* Extracted data *
———

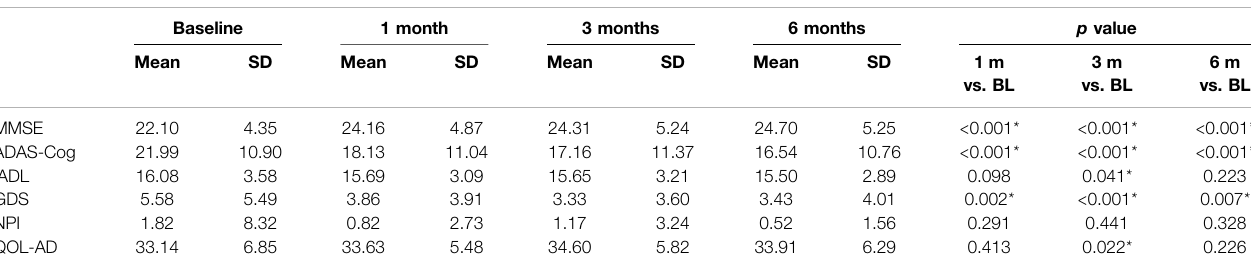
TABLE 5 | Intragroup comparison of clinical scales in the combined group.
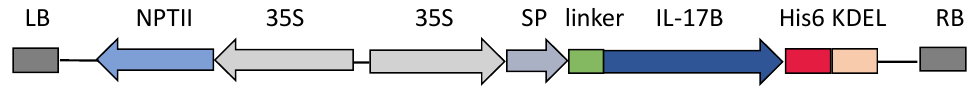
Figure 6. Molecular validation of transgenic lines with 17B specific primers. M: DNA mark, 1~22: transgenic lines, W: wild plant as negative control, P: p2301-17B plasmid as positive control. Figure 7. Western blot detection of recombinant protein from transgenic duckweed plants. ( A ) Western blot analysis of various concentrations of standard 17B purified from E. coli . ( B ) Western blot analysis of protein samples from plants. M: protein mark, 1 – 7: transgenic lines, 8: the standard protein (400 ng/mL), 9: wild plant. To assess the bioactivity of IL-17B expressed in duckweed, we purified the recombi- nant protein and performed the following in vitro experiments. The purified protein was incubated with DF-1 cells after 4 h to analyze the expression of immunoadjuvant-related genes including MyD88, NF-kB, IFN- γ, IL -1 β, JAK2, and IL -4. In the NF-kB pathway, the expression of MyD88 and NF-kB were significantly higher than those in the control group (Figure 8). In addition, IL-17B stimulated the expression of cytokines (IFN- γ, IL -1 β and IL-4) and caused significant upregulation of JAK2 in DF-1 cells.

———

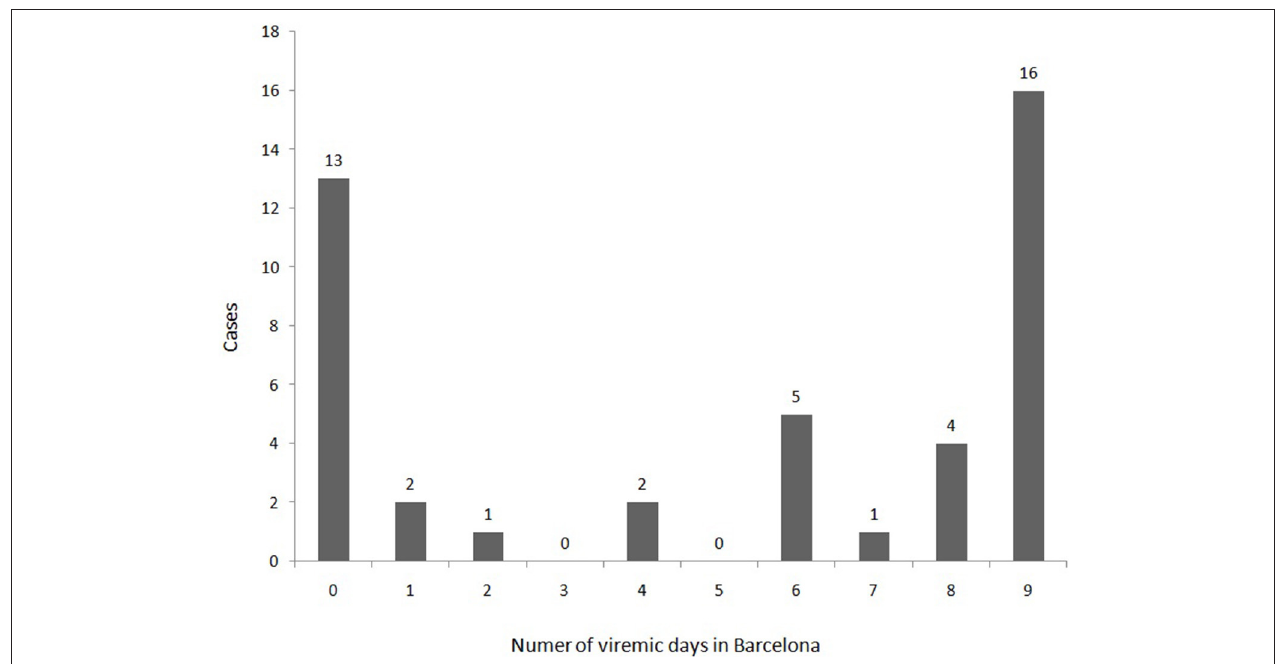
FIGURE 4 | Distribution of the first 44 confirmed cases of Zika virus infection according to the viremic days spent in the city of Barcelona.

———

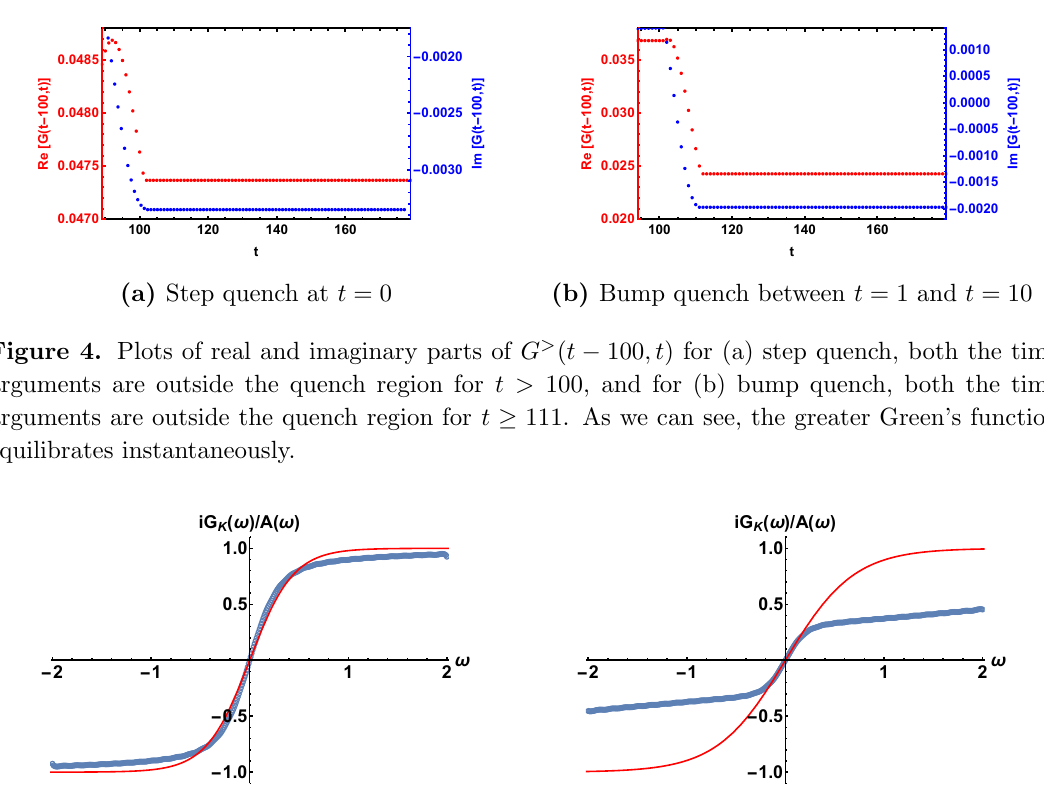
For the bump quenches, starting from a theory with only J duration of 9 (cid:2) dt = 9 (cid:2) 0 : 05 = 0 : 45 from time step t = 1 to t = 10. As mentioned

———

* Directions for this task *
The expected answer is a copy of each line in the listing above that contains "group".

* Answer box *
TABLE 5 | Intragroup comparison of clinical scales in the combined group.
Figure 6. Molecular validation of transgenic lines with 17B specific primers. M: DNA mark, 1~22: transgenic lines, W: wild plant as negative control, P: p2301-17B plasmid as positive control. Figure 7. Western blot detection of recombinant protein from transgenic duckweed plants. ( A ) Western blot analysis of various concentrations of standard 17B purified from E. coli . ( B ) Western blot analysis of protein samples from plants. M: protein mark, 1 – 7: transgenic lines, 8: the standard protein (400 ng/mL), 9: wild plant. To assess the bioactivity of IL-17B expressed in duckweed, we purified the recombi- nant protein and performed the following in vitro experiments. The purified protein was incubated with DF-1 cells after 4 h to analyze the expression of immunoadjuvant-related genes including MyD88, NF-kB, IFN- γ, IL -1 β, JAK2, and IL -4. In the NF-kB pathway, the expression of MyD88 and NF-kB were significantly higher than those in the control group (Figure 8). In addition, IL-17B stimulated the expression of cytokines (IFN- γ, IL -1 β and IL-4) and caused significant upregulation of JAK2 in DF-1 cells.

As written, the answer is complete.